La estrategia de la alternativa: El órdago de Oriol Junqueras

El líder de ERC, Oriol Junqueras, ha dejado claro que el apoyo de su formación no es un cheque en blanco. En un movimiento que redefine los términos del debate, ha instado al PSC y al Gobierno central a mover ficha. Si la transferencia total de la gestión del IRPF a la Generalitat —un punto clave en los acuerdos previos— no se materializa, el PSOE deberá poner sobre la mesa una propuesta que sea, al menos, «igual de buena o mejor».

Esta postura marca un giro en la narrativa republicana. Al no cerrarse exclusivamente en una única fórmula técnica, Junqueras traslada la responsabilidad del éxito o fracaso de la legislatura directamente a Madrid. Para el dirigente independentista, resulta incomprensible que se exija a su partido flexibilidad mientras el socialismo incumple los compromisos adquiridos. Según su análisis, el esfuerzo negociador no debe recaer en quien pide que se cumpla lo pactado, sino en quien tiene la capacidad ejecutiva de hacerlo realidad.

La parálisis del PSC ante las reticencias de Madrid

Uno de los puntos más críticos señalados por Junqueras es la aparente falta de influencia de Salvador Illa sobre las decisiones del Gobierno de Pedro Sánchez. El diagnóstico es severo: se percibe a un PSC incapaz de convencer al PSOE de la necesidad de avanzar en la autonomía financiera catalana. Esta desconexión entre lo prometido y lo ejecutado está minando la credibilidad de los interlocutores socialistas.

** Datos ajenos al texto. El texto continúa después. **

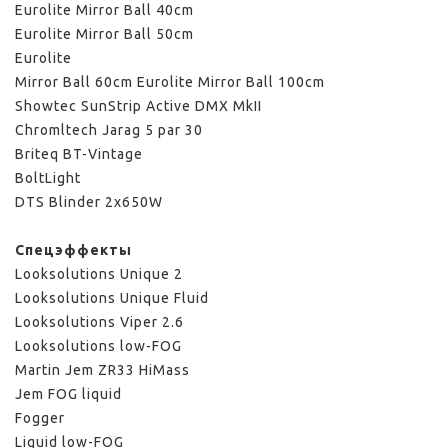
Eurolite Mirror Ball 40cm
Eurolite Mirror Ball 50cm
Eurolite
Mirror Ball 60cm
Eurolite Mirror Ball 100cm
Showtec SunStrip Active DMX MkII
Chromltech Jarag 5 par 30
Briteq BT-Vintage
BoltLight
DTS Blinder 2x650W
Спецэффекты
Looksolutions Unique 2
Looksolutions Unique Fluid
Looksolutions Viper 2.6
Looksolutions low-FOG
Martin Jem ZR33 HiMass
Jem FOG liquid
Fogger
Liguid low-FOG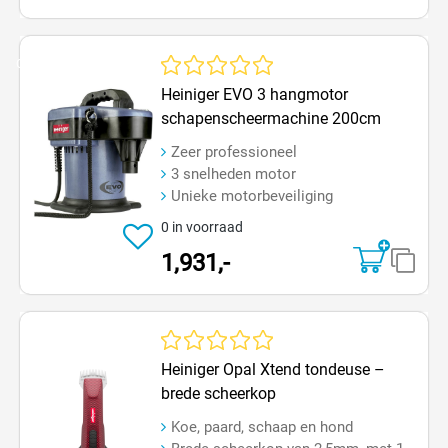
Op=Op
Gemiddelde waardering van 0 van 5 sterren
Heiniger EVO 3 hangmotor
schapenscheermachine 200cm
Zeer professioneel
3 snelheden motor
Unieke motorbeveiliging
0 in voorraad
1,931,-
Gemiddelde waardering van 0 van 5 sterren
Heiniger Opal Xtend tondeuse –
brede scheerkop
Koe, paard, schaap en hond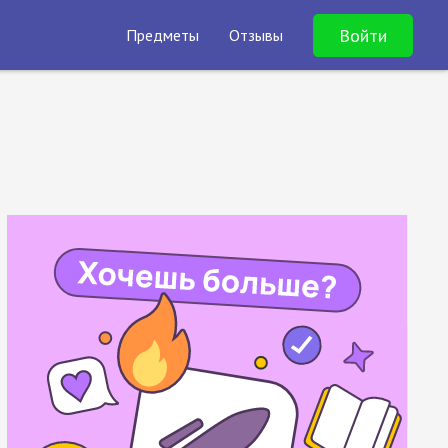
Войти
Предметы
Отзывы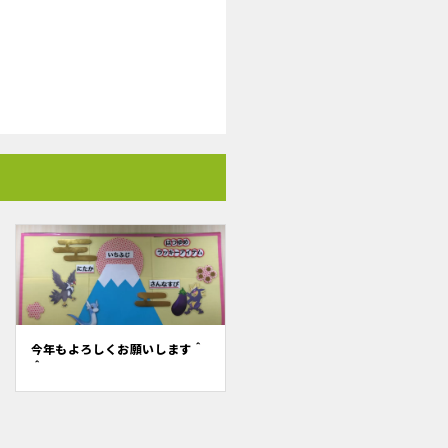
今年もよろしくお願いします＾
＾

La hemeroteca juega en contra del Ejecutivo central. Figuras de peso como la vicepresidenta María Jesús Montero han defendido en el pasado avances en la recaudación autonómica que ahora parecen haber quedado en el olvido. Esta volatilidad en los compromisos es lo que, a ojos de ERC, convierte al PSOE en un socio que «no genera confianza», obligando a los republicanos a mantener una guardia alta y a exigir garantías tangibles antes de dar luz verde a cualquier presupuesto.

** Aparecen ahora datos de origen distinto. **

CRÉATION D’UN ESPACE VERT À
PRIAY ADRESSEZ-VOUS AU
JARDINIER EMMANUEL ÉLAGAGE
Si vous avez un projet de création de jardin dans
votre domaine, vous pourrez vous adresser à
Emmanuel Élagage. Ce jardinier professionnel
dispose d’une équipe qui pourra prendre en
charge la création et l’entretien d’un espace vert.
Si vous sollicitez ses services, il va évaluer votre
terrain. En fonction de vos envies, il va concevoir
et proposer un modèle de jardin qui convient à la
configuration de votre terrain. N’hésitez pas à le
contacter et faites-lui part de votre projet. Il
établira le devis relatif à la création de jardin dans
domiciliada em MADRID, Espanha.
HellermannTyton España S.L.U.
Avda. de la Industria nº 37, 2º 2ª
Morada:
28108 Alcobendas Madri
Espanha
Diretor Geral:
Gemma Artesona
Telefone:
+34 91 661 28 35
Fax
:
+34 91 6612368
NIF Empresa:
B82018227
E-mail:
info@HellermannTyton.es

Fricciones en el bloque soberanista: El factor Junts

La negociación de las cuentas catalanas no solo es un duelo entre el Govern e independentistas, sino que también reaviva las tensiones internas en el bloque soberanista. Junqueras ha aprovechado la coyuntura para lanzar un mensaje directo a Jordi Turull y a Junts. Frente a las críticas de este partido sobre el rol de ERC, Junqueras reclama una unidad de acción que vaya más allá de las declaraciones televisivas.

  • Colaboración real: ERC pide que Junts se involucre activamente en la defensa de la gestión del IRPF.
  • Presión conjunta: Se busca que todos los agentes sociales y económicos de Cataluña cierren filas para exigir un modelo de financiación justo.
  • Superar el partidismo: El objetivo, según Junqueras, debe ser el beneficio de la ciudadanía catalana por encima de los réditos electorales inmediatos.

Hacia un nuevo horizonte de negociación veraniega

Con el proyecto de presupuestos para 2026 temporalmente fuera del Parlament, se abre un periodo de incertidumbre pero también de oportunidad. El objetivo de aprobar las cuentas antes de las vacaciones de agosto parece ambicioso dadas las distancias actuales. La clave residirá en la capacidad del PSC para presentar una oferta fiscal sólida que compense la falta de avances directos en el IRPF.

En conclusión, la estabilidad de Cataluña depende hoy de una carambola política a tres bandas. Por un lado, la resistencia de ERC a ceder sin contrapartidas históricas; por otro, la necesidad del PSC de demostrar su autonomía; y finalmente, la voluntad del Gobierno de España de cumplir sus pactos para asegurar la gobernabilidad tanto en Barcelona como en Madrid. El tiempo corre y las alternativas exigidas por Junqueras determinarán el futuro inmediato del país.